Given information Start Marker
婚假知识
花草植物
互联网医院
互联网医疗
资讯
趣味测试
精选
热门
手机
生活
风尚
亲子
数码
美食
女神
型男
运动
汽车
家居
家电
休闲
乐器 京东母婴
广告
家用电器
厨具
Given information End Marker
Given information Start Marker
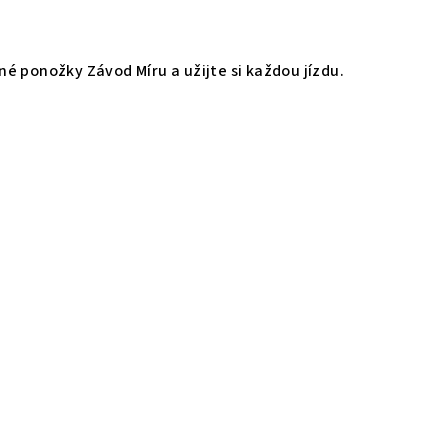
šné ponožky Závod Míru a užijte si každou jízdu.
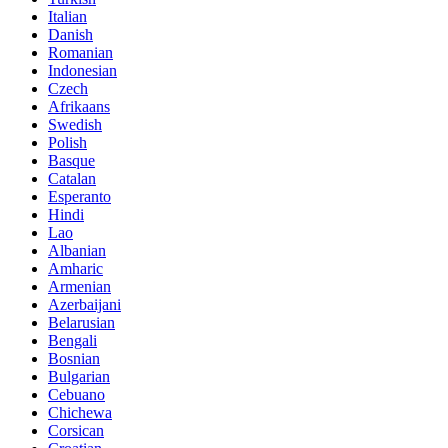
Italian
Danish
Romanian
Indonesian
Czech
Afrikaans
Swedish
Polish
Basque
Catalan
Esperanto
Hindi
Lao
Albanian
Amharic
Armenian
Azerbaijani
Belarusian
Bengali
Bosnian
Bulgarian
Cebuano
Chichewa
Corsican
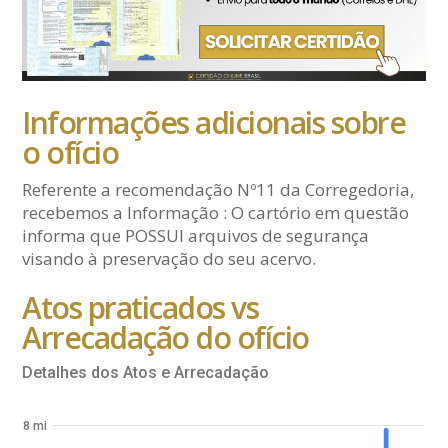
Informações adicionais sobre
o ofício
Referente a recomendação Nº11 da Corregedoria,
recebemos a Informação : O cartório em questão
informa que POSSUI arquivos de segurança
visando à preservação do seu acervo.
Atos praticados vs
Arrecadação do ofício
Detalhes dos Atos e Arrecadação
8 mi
Given information End Marker
Copy out each line of the items above that contains the word "Atos".

→ Answer below
Atos praticados vs
Detalhes dos Atos e Arrecadação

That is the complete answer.